AWS is very over-priced for GPUs. You can buy a GTX 1070 for around $300 that gives better performance than the AWS P2’s GPU. So I think it’s a good idea to build your own deep learning machine if you can.
It is definitely possible to put together a home system – mine is Ubuntu based. I log into it remotely, interacting with jupyter from another machine to minimize resource usage on the GPU server.
NVidia has a GPU grant program for academics – not students, but PIs ( https://developer.nvidia.com/academic_gpu_seeding). I’m not eligible, but I’m working on inspiring a PI to write a grant and let me put together a machine for them. Will keep you posted.
The pain with aws was getting registered (still not after a long support chain), followed by the constant vigilance of turning the machine off.
It only makes moderate economic sense. At some level this a gym membership where I have to promise myself that I use the server quite a bit to justify - basically a few months worth. There isn’t that much difference between weight training and training weights from a cash perspective.
The coworker is in the udacity program and is pretty excited about it.
@arthurconner if you ask @datainstitute for help on Slack they should be able to get your AWS set up, if you’re still interested in doing that.
@lin.crampton frankly I’m not sure that program is worth it at the moment, since they don’t give out Pascal-based cards; also, all they provide is the card, not the rest of the server. Pascal cards are such a big step in performance, and (if you get a 1070 or even a 1080) not a huge chunk of the cost of the server - so I’m not sure how much benefit it provides to get their grant…
I set up my own Ubuntu 16.4 machine with a GTX 1060 -6GB (i wish i had gotten the 1070 with 8GB since it ran out of memory on the first lesson)
After installing Ubuntu my setup was roughly the following:
Install CUDA 8.0 and cuDNN
Anaconda and Python
sudo apt install unzip
conda create -n fastai34 python=3.4
source activate fastai34;
conda install matplotlib
conda install cloudpickle
conda install opencv
conda install pandas
conda install bcolz
conda install scikit-learn
conda install theano
conda install keras
conda install jupyter
#switch keras to user theano
#create .theanorc ->
floatX = float32
device = gpu0
fastmath = True
unzip -q vgg16.zip
unzip -q utils.zip
modify the lesson1 notebook
“from imp import reload” above “import utils; reload(utils)”
#On login, switch to your fastai34 env
source activate fastai34;
#Run jupyter notebook remotely
ssh -L 8888:127.0.0.1:8888
<machine address >
jupyter notebook --no-browser &
Awesome. What sort of performance are you getting compared to the AWS basic GPU?
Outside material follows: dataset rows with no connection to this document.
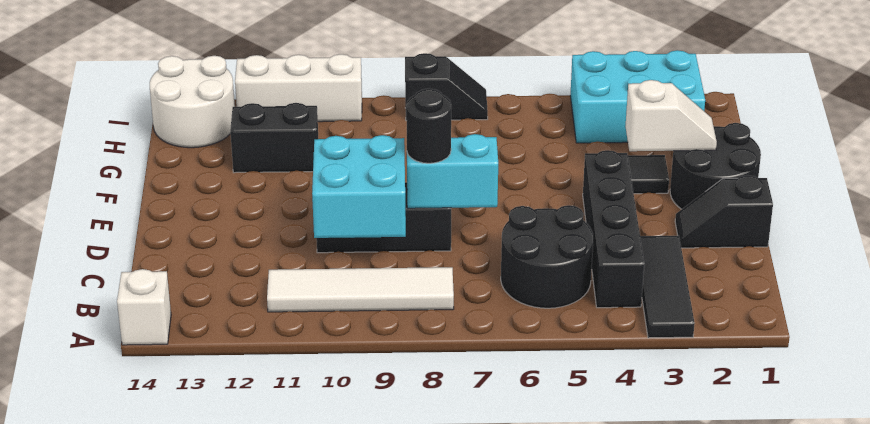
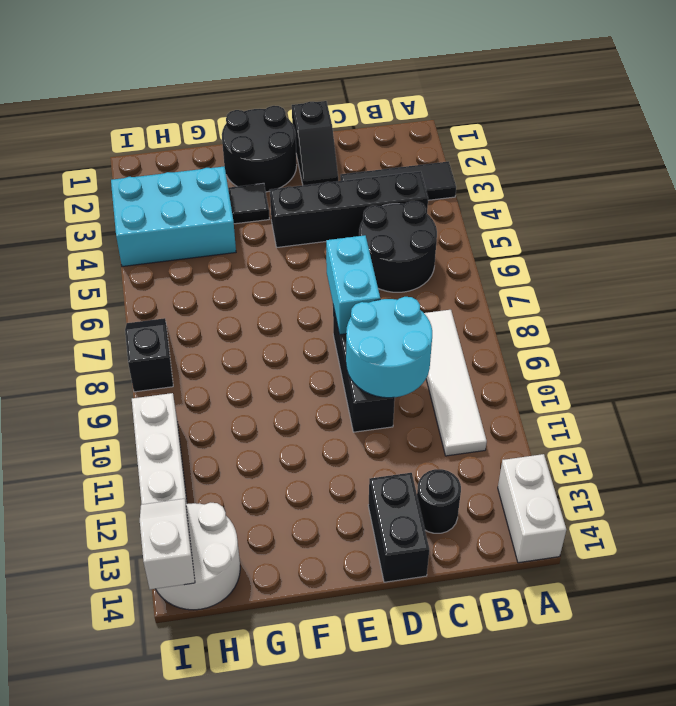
white 1x1 brick [117,269,171,345] -> white 1x2 brick [498,454,566,563]
cyan 2x2 brick [312,135,406,238] -> cyan 2x2 round brick [346,297,432,398]
black 1x1 round brick [406,89,451,163] -> black 1x1 round brick moved to [417,469,461,533]
white 1x2 slope [625,80,717,151] -> white 1x2 slope moved to [140,499,195,589]
black 1x2 brick [230,103,318,173] -> black 1x2 brick moved to [368,473,429,582]
cyan 2x3 brick [570,50,705,143] -> cyan 2x3 brick turned to [111,166,236,266]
What’s the best way to benchmark the performance?
In the first lesson it took 318 seconds to fine-tune with batch_size=32.
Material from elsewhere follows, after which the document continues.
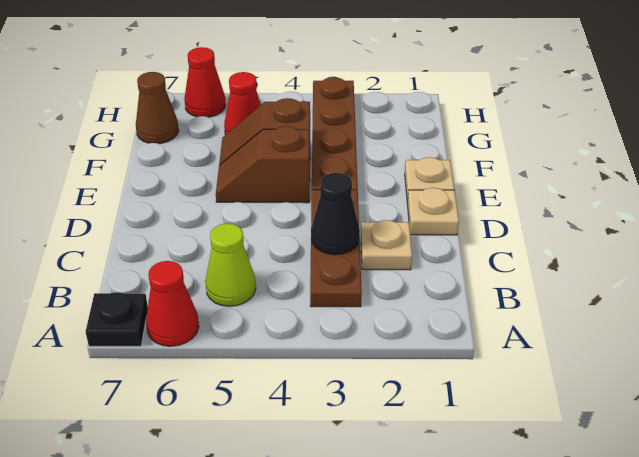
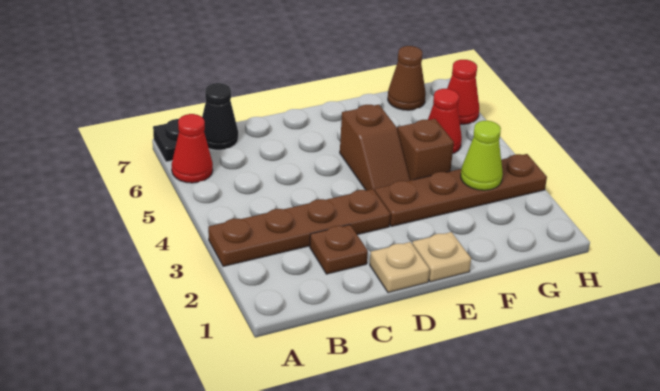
brown 1x3 plate [310,190,362,307] -> brown 1x4 plate [208,189,390,266]
lime 1x1 cone [205,223,256,306] -> lime 1x1 cone moved to [461,121,503,190]
tan 1x1 plate [361,220,412,270] -> brown 1x1 plate [310,225,368,274]
black 1x1 cone [311,173,360,255] -> black 1x1 cone moved to [202,83,238,150]
brown 1x2 slope [216,126,310,203] -> brown 1x2 slope turned to [340,105,410,191]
It ran out of memory with batch_size=64
Does anyone have a recommendation on what kind of motherboard I should get if I want to be able to use multiple GPUs (2 for now)?
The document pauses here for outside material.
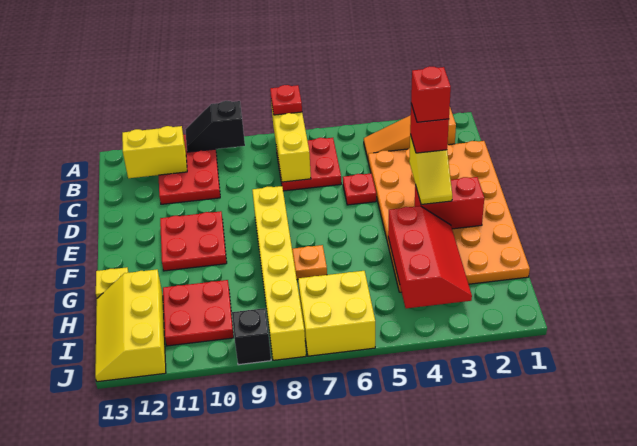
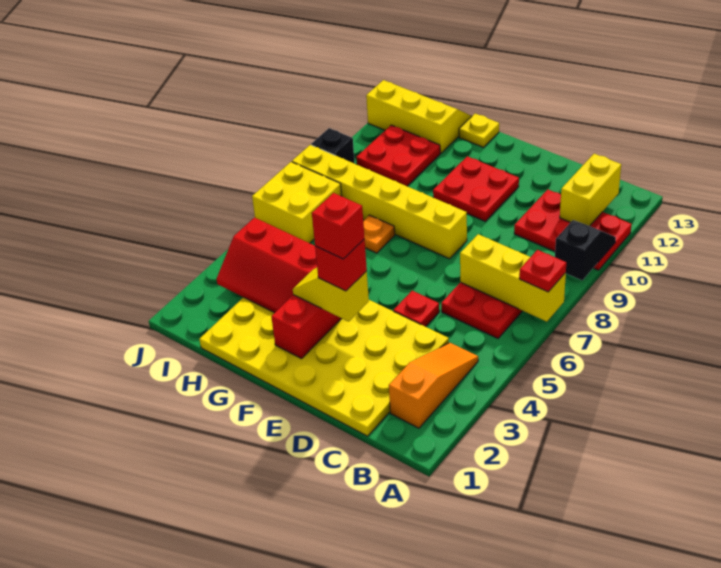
orange 4x6 plate [368,141,530,292] -> yellow 4x6 plate [199,297,449,436]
And is there a specific version of the 1070 I should try to get?
That sounds reasonable. You could compare runtimes / memory issues with our AWS GPUs since we know those are working for most use cases in this course.
most builds I’ve seen use Gigabyte GA-X99-Ultra which would allow you to use up to 4 gpus…
A couple of interesting builds:
MSI and EVGA are the most popular due to performance and warranty. I am a big fan of MSI but EVGA has an excellent warranty.
I get 229s with my 1070 on lesson one’s first fit. On AWS P2 I believe it is around 650s.
Setting up your own machine is really easy. Even a 1060 (sub $200) will blow the doors of AWS P2 instance and will be no monthly costs. The 1070 is the sweet spot but will go for around $400. I highly recommend using Linux as Windows is always fighting against the grain when installing dependencies and linux just works faster and smoother. Especially Jupyter notebooks, the difference is huge.
Do I need a powerful CPU to set up a server? Or CPU is not doing any work when training with CUDA?
Consensus is that the CPU doesn’t need to be that powerful, as long as you can support enough processes per GPU (and depending on what kind of preprocessing you need to do).
I’ve seen the Intel 6700 in a bunch of builds so that seems reasonable (and you could probably get by with less if necessary).
Here are the components I chose.
It isn’t CPU bound when training on GPU, but it will peg one core 100%. So single threaded performance does factor in a little. More importantly is the bus, using PCI Express Gen 3 is 10-15% improvement over the same card, and using a faster CPU can be anther 10-15%.
For example, I had a 4.3GHz overclocked Ivy Bridge (Intel 3770K) with an nVidia 1070 and would get around 324s times training lesson 1 first fit. When I upgraded to a Kaby Lake 7700k using the same GPU but faster CPU and Gen 3 PCI Express, my times dropped nearly 30% to 229s.
When I train on GPU I can see one thread at 100% usage. So CPU does factor in a significant amount with GPU training but you will already be running quite fast, it’s just the difference between fast and faster and no where near as important as the GPU in general.
Good choices, I would recommend going Kaby Lake though and if you can just spend the extra $100 on the 7700K. You can also get a Z270 which is the newer Intel chipset for near the same money.
I’d also recommend swapping out the Power Supply for an EVGA Gold G2, it’s about $10 less but it is a much better Power supply and has a $20 rebate (just got one myself).
Good call. I’ll take a look.